Comber grew up on Vancouver's North Shore. His father worked in a cement plant and a steel mill. His mother was a secretary at B.C. Hydro.

"She's so smart that she's a self-taught computer programmer, so she developed programs for B.C. Hydro," Comber says. "Watching a hockey game she'll knit about three sweaters. I think I get a lot of my aptitude and skill set from her."

Today, his studio, Brent Comber Originals, employs eight people, selected by "aptitude and attitude," Comber says. That group includes chefs, musicians, artists and furniture makers – "People that are good with their hands, they're self-directed, creative and really enjoy solving problems every day."

Ron Cromie, the founder of Kozai Modern, a studio in Vancouver that represents several Vancouver-based artisans, including Comber, finds his work distinctive because there's "a sense of strength to everything he does," Cromie says. "And there's a feeling of connectedness to the wood."

Although he has gone back and forth between art pieces and furniture over his career, Comber is now "back into dining tables full swing," he says.

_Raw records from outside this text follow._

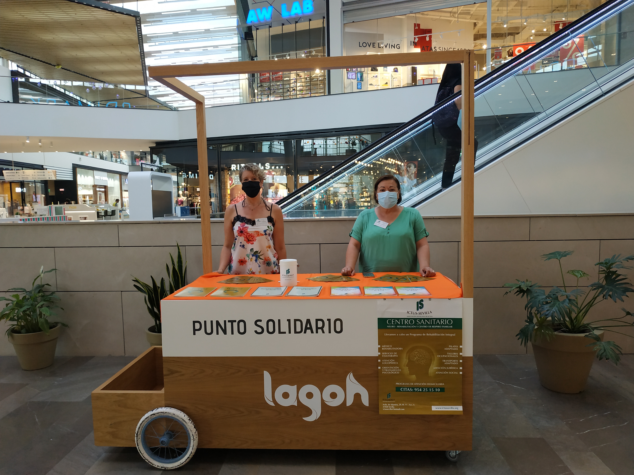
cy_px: 238
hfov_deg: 71.6
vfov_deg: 56.8
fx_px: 440
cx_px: 317
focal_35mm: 24
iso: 320
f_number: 1.9
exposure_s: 1/100
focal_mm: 3.94
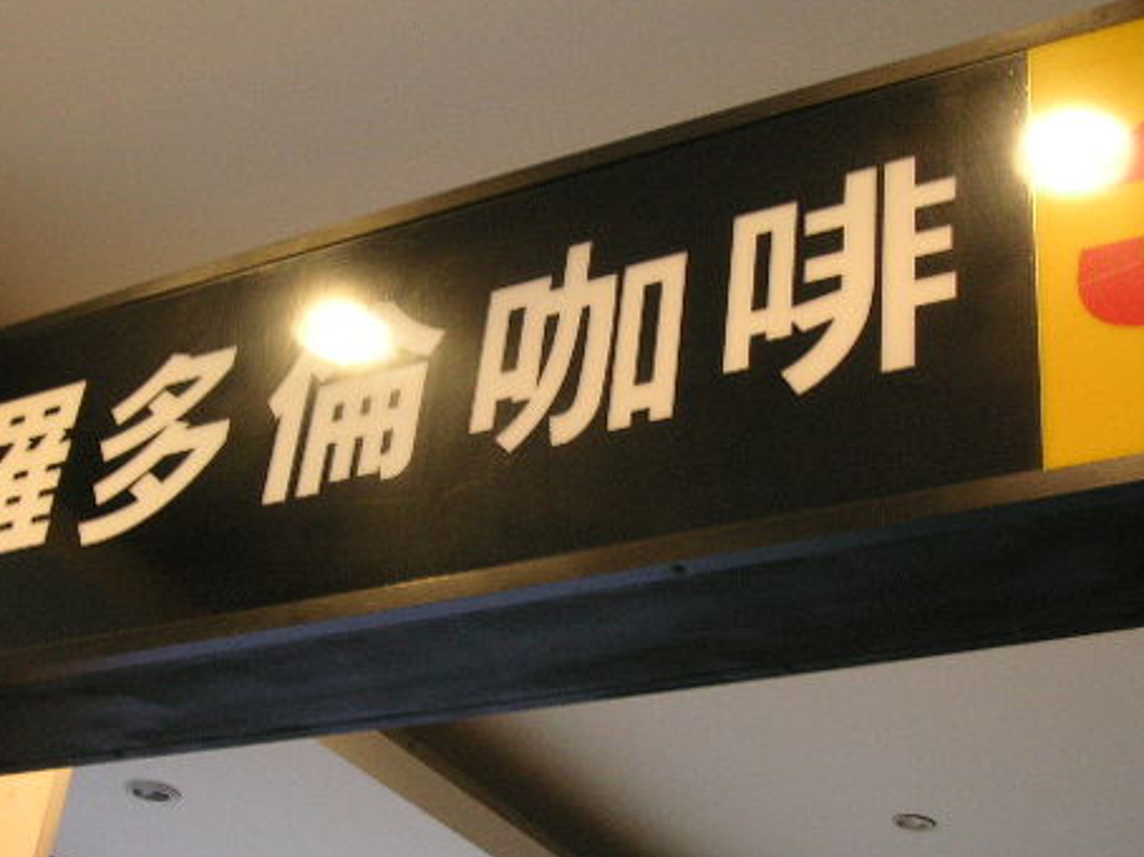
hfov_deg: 36.2
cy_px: 536
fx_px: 1751
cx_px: 562
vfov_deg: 27.4
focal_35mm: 53
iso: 100
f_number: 2.8
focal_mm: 6.1
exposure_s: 1/15
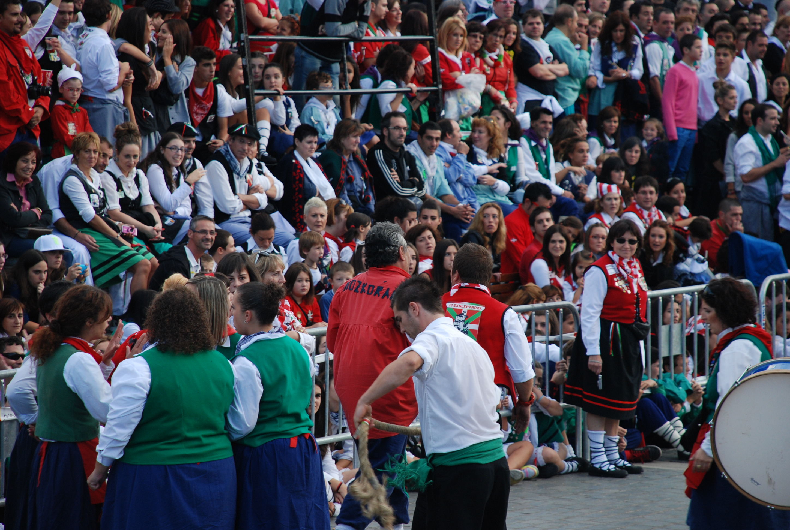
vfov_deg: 6.8
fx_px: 4453
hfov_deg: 10.1
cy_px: 265
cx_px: 395
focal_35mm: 202
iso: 320
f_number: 5.6
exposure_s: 1/125
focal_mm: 135
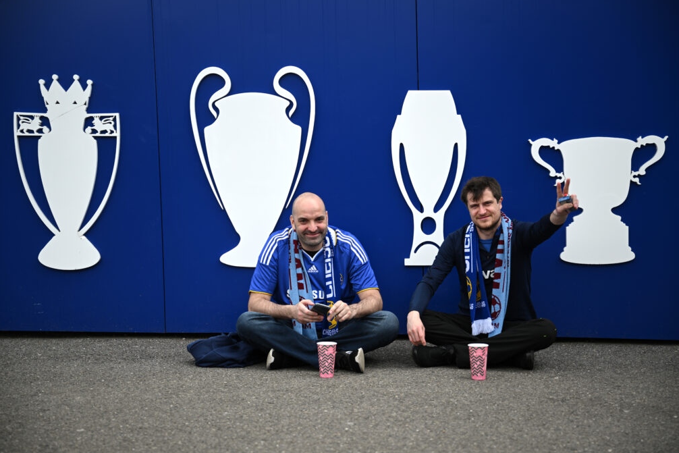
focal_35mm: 57
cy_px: 224
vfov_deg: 23.8
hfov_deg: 35.0
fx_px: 1075
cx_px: 340
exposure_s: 1/640
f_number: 2.8
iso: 100
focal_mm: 56
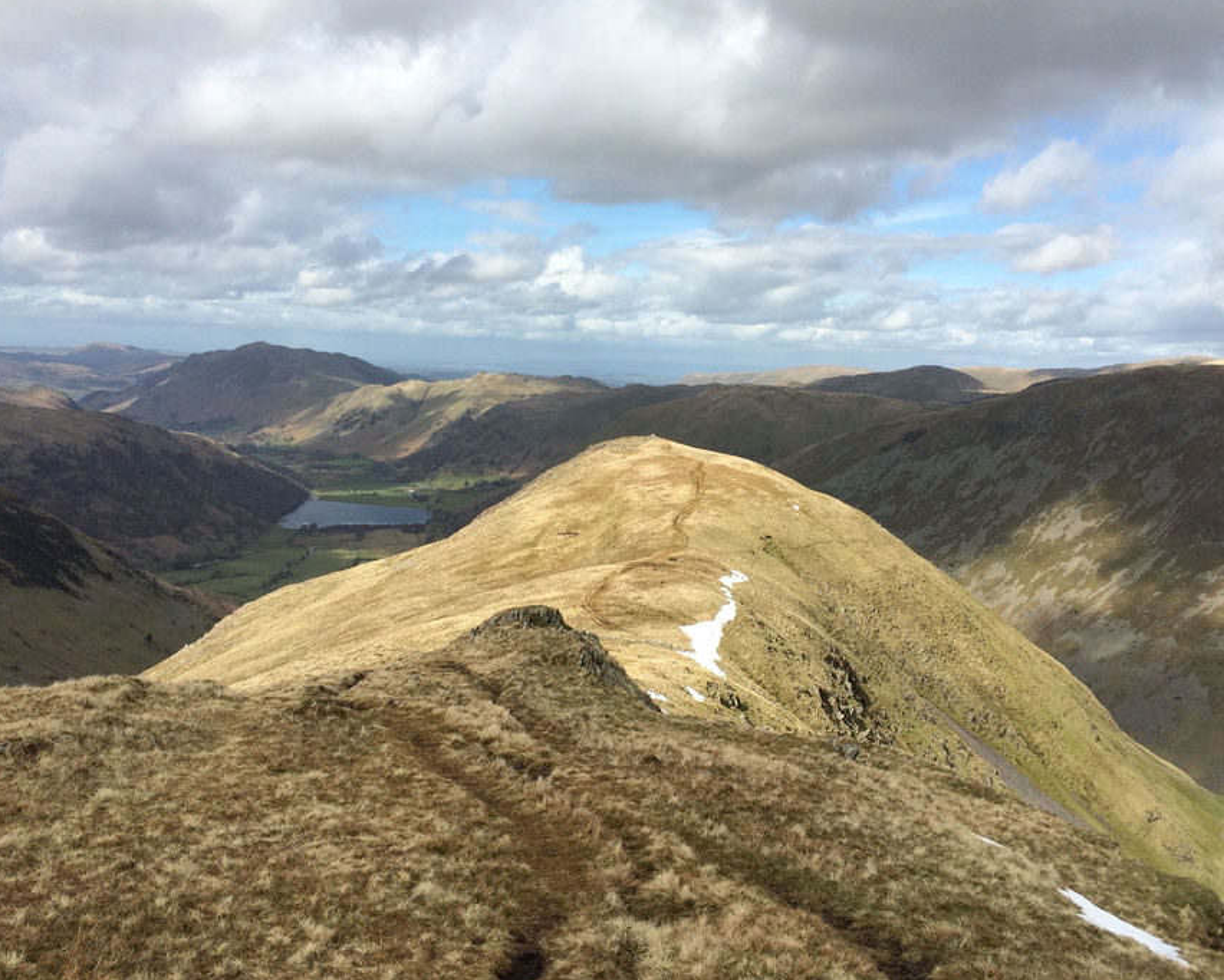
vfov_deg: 47.1
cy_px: 499
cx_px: 653
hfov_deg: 57.1
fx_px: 1123
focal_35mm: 31
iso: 32
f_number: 2.2
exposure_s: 1/2564
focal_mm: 4.15
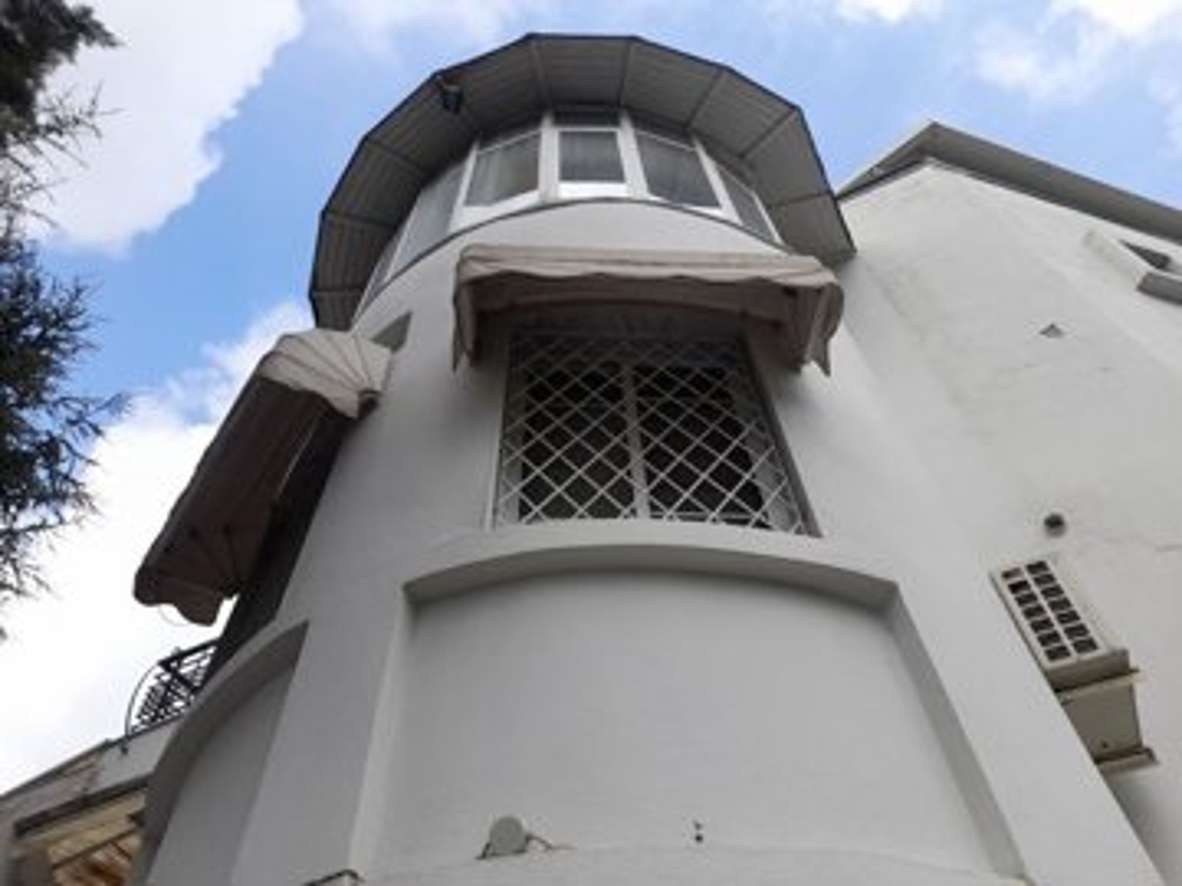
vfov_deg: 54.9
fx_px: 854
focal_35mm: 25
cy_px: 443
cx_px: 591
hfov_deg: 69.4
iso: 20
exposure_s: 1/443
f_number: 2
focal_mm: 4.6
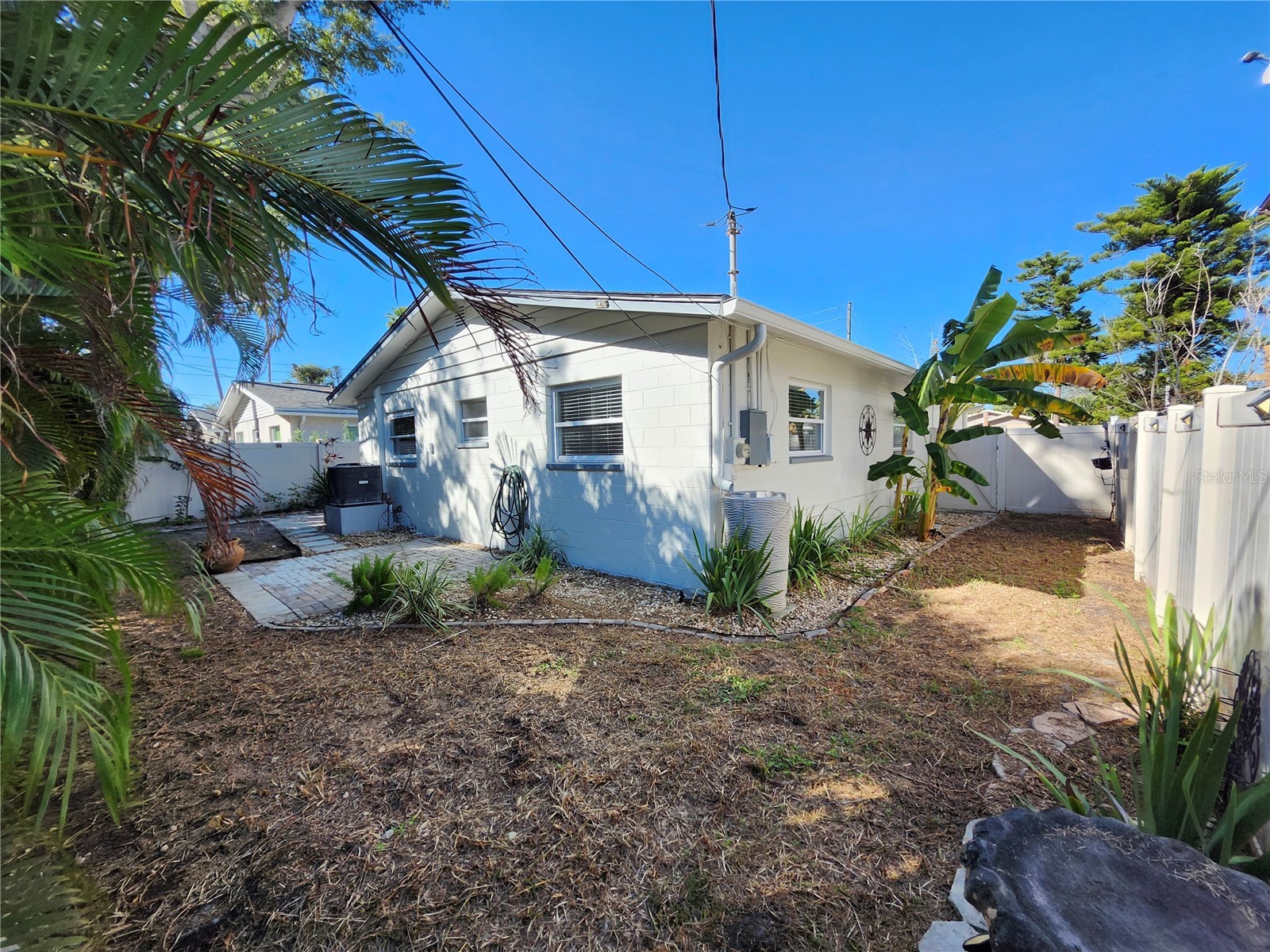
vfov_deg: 89.9
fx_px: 477
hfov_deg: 106.2
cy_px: 476
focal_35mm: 13
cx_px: 635
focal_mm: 1.74
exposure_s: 1/681
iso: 40
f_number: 2.2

He unveiled his latest tables, Aperture and Serene, both made from walnut and western maple, and two new benches, at IDS West last month.

Earlier in his career, Cromber was reluctant to categorize pieces according to function, preferring to let people decide for themselves what they were and how to use them. But he is now inspired to work on dining tables for what they represent: "Family, friends, memories. I think back when I was growing up, we all did our homework at the dining table," he says. "What better way to show a beautiful heirloom-esque quality piece than a dining table?"

Sourcing wood is never easy, he says. Comber likes to show grain and scale and weird ring patterns to draw people in and tell the story of that wood. "I think of wood kind of like people. Have you met anybody who doesn't have a few knots?" he says.

And Comber is still committed to sustainable practices. That includes taking sawdust to a facility that composts it and using citrus-based finishes.

At the moment, he is creating large custom tables, 333 inches long, for the Yew restaurant at the Four Seasons hotel in Vancouver. He is also pursuing work that "speaks to where the ocean and land overlap, that area of energy," he says.

The popularity of wood as a design material these days doesn't bother him. Quite the opposite, in fact. Wood speaks to people – of childhood memories, of home and hearth, of our connection to nature. It's no wonder more designers want to explore its possibilities, Comber says.

"Generally, the language of wood is a universal language."